The anger remains the same

So even though I've moved on. Even though I've taken what I learned and made a list of my new ideal (it's a good list. I'll talk about it later), I'm still kind of pissed. I made the mistake tonight of having a martini, which eventually led me to look at his FB page. He's added a picture of him looking all happy. Dumbass. I shouldn't be upset. All of my pictures on FB are of me happy. And several are of me with other guys. Of course, he's going to put up a picture of him being happy, but it reminds me that he is having a life without me. Of course I'm having a life without him. I do wish I had the hotter pictures of me. Sadly, most of them are in my friends' hands. I just hope that he knows I have nothing but disdain for him and his actions, especially since we broke up.

I have taken stuff from that relationship to realize what I really want from a relationship. Some of it, he provided. I loved the way he cared for me, kissed my forehead, tried to incorporate my dreams into our supposed future. Despite my anger about how things wound up, I do recognize that he did provide a lot of what I needed. But he always claimed that he couldn't be as exciting as what I wanted. I think he may have been right. Not in the way he meant. But he never wanted to do anything. It was a major effort to get him to leave either of our apartments. And God forbid I wanted to go to a party or out with my friends.
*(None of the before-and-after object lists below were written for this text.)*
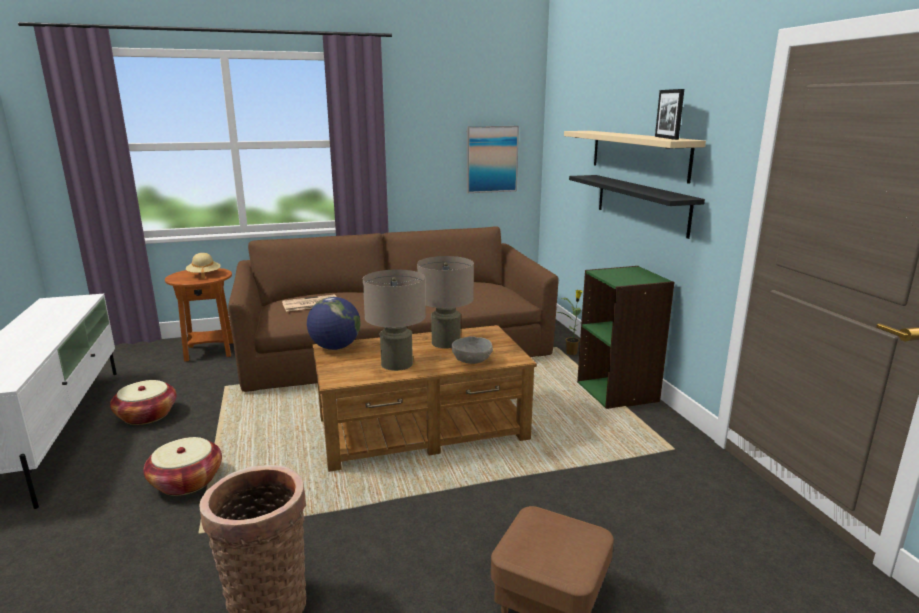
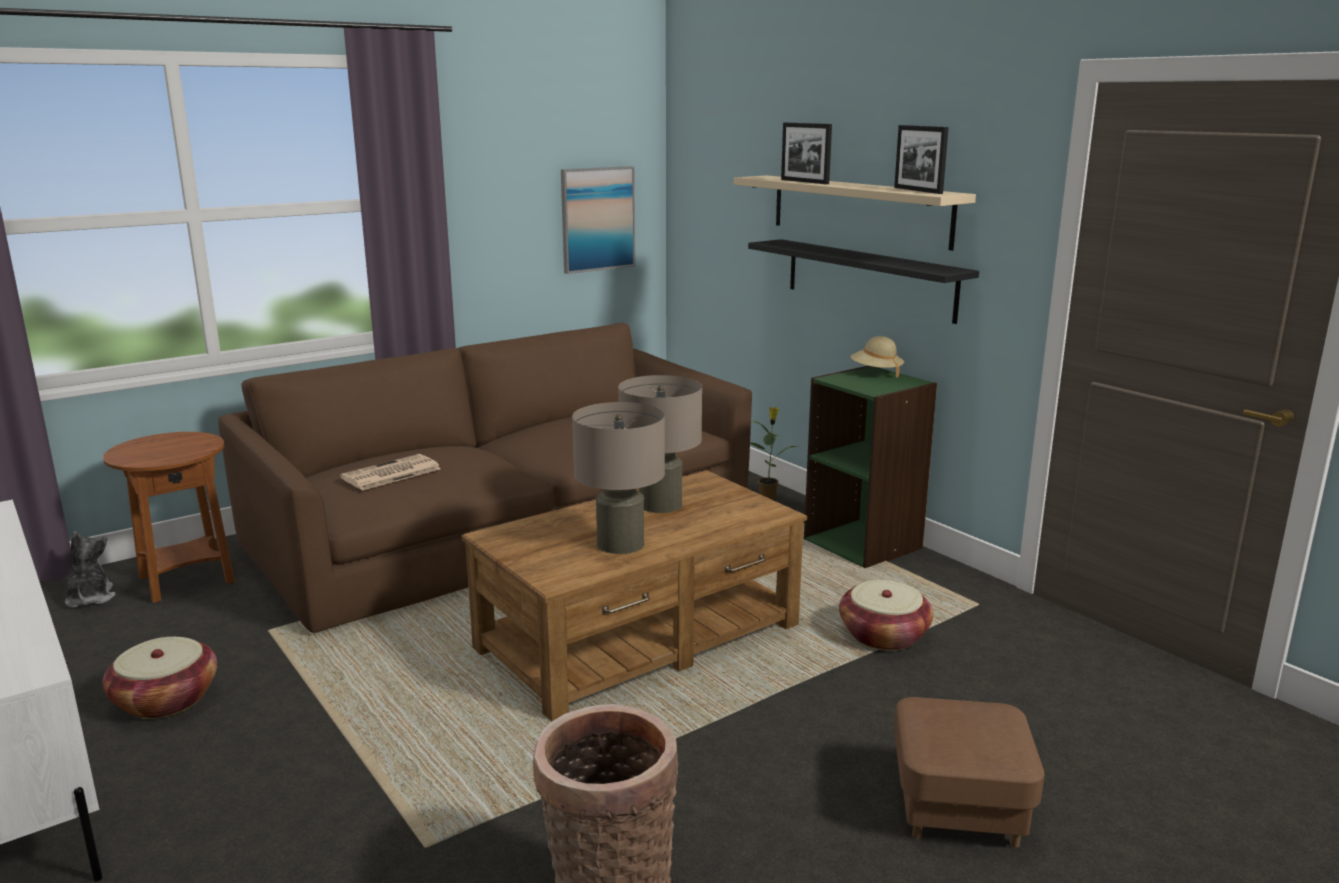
camera: 20 degrees left, 0 degrees up
basket [143,437,222,496] -> basket moved to [839,580,933,651]
beige hat [186,253,221,279] -> beige hat moved to [850,336,904,378]
globe [307,297,360,350] -> none
grey bowl [452,336,493,364] -> none
none -> plush toy [65,531,116,608]
none -> picture frame [781,123,832,184]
He never wanted to do any of that. Or even things that we could do as a couple. I had to think of them all, and he was never enthusiastic about anything that took any energy. I want someone who is willing to go on a hike, or go out, or go to my friends' parties. It's not like I want to ALWAYS do that. But sometimes. So here is my list:

1. can make me laugh.
2. can help me take myself less seriously.
3. is willing to be social.
4. is willing to plan things to do.
5. will actually follow through on plans.
6. will help me to be more active than I would be normally.

See? It's not such a horrible list, although there may be a few more. (I'd like someone taller than I am, and someone who has a relatively strong faith.)

Sunday, May 24, 2009

The End All Over Again

It has now been a little over a week since I officially earned my masters. I've been surprised by how exhausted I am. I mean, sleeping tons, having a hard time getting motivated to do anything... I do feel better about it all, though, since I talked to one of my friends last night and she said she went through that when she got her masters. Actually, she said it took her three months to start feeling totally normal. So a couple of exhausted weeks is probably not such a big deal.
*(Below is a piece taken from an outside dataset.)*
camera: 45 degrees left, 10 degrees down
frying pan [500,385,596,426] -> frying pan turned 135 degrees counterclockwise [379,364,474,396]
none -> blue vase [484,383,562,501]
The ceremony itself was... interesting. It was weird sitting in the room beforehand, knowing that a. I'll never be with all of those people in the same room again and b. I'll probably never see some of them again. Some of them I'm sad about, and some of them not so much. Which isn't to say that I disliked them, but that there are several that I'm kind of indifferent towards. But still strange. The ceremony itself... dear God, it was hot. Every time the sun came out, I about died. And of course, I didn't want to have to go to the bathroom in the middle of the ceremony, so I hadn't had much water and by the end was rather headachey.
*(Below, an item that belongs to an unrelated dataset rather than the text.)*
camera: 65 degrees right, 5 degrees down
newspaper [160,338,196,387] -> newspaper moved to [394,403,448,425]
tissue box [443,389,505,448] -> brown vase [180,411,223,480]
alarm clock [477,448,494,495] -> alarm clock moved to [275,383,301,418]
It was lovely to have my immediate family here. There was some back and forth about the travel plans, which always throws my mom a little off and made her worried and naggy. I felt kind of bad, because by Saturday night I was a little snappy and snapped at my dad, when really it was my mom who had worn me down. "Are you sure we should do this, are you sure we shouldn't do this, what about this, why haven't you fixed this, you know you could do something about this..." I know that she likes to have everything planned out and that she doesn't know the area and therefore has to just have to trust me. I also realized over the course of the weekend that I react much better to requests phrased some ways over others.

Then my mom and dad and I went over to West Virginia. It was pretty much exactly what I needed. Slow, relaxed. I spent hours in the hot tub, reading and thinking and processing. I think it helped me to finally get to the point of acceptance with the whole break-up. I mean, I still think about it, but... I'm over it. I LOVED seeing all the stars. You can never really see the stars here. There... so many. It was gorgeous. We didn't have cell phone coverage, though, which kind of bothered me. with everything around my future all in the air, I don't like to be out of contact. Not that it made any difference. Though one of my friends is really pushing for her job to hire me. We'll see. It'd be great, though.